Many people I know thrilled to BuzzFeed’s publication of a dossier with unsubstantiated allegations about Trump. But that decision bolstered his ludicrous insistence that journalists are uniquely unfair to him. It gave him a fresh weapon in his war on the media.
If Trump’s presidency mirrors its dangerous prelude, one of the fundamental challenges will be to respond to him, his abettors and his agenda in the most tactically prudent way and not just the most emotionally satisfying one. To rant less and organize more. To resist taunts and stick with facts. To answer invective with intelligence.
And to show, in the process, that there are two very different sets of values here, manifest in two very distinct modes of discourse.
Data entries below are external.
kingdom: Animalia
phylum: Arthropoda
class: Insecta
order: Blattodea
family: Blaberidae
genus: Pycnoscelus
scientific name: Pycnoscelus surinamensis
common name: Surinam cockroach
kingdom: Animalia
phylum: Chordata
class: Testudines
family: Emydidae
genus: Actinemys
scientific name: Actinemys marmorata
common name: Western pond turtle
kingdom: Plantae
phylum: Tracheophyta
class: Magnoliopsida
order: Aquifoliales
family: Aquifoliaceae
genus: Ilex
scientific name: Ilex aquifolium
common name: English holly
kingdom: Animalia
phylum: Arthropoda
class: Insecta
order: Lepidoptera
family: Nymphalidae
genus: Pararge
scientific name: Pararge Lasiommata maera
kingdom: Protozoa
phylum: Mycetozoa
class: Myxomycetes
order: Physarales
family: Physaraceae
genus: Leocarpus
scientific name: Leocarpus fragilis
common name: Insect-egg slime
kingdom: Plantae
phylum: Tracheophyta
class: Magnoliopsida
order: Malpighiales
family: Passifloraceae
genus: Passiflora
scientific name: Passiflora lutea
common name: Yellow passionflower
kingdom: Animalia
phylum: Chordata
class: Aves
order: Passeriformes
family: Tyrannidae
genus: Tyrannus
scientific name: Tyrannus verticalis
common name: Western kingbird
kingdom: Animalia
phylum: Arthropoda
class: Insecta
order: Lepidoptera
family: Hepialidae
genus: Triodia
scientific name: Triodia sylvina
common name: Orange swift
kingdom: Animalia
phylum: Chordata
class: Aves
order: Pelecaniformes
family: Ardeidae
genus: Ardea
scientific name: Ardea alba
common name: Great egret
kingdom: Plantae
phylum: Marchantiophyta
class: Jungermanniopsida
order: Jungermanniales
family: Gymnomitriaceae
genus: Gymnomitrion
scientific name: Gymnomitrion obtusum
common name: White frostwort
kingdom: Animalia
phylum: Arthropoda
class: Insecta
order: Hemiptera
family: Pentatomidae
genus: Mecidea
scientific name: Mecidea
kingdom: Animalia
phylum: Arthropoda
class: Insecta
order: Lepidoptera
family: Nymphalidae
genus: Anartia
If that doesn’t happen, Trump may be victorious in more than setting newly coarse terms for our political debate. He may indeed win on many fronts, over many years.
I’m not the only woman who is sick unto death of being told how to behave by the likes of David Brooks and Frank Bruni. Here’s a comment on this POS by “Lorie” from Portland, OR:
“And there you have it, ladies. First David Brooks and now Mr. Bruni schooling women on how to respond to the election to the highest office in the country of a man who has admitted to sexually assaulting women, and we are expected to immediately take the high road. Do you know how well acting “ladylike” has worked for us? All you need to do is look at the picture of seven white men reinstating the gag order. The gloves need to come off. Please stop telling us how we need to express our anger in a gentle way so as not to be displeasing to the delicate sensibilities of men (and some women) who find profanity too much for their adult minds to bear. And enough with this “stop picking on Barron” nonsense. It was one tweet, and a few other comments – nothing compared to the barrage of horrible, profane comments “conservatives” unleashed on the Obama girls when one celebrated her 15th birthday and the other announced her intention to attend Harvard. There is no comparison. Again, we are being asked to accept a false equivalence in the name of “civility”. Can we women at least have a few months to express our anger how we want before the men swoop in to tell us how wrong we are doing it? Or is that just too much to ask?”
I’m sure it is, Lorie. And maybe I’d be more willing to keep my mouth shut if there were substantial numbers of men protesting as well. But, of course, Trump and his minions aren’t about to get all up in their vaginas, are they?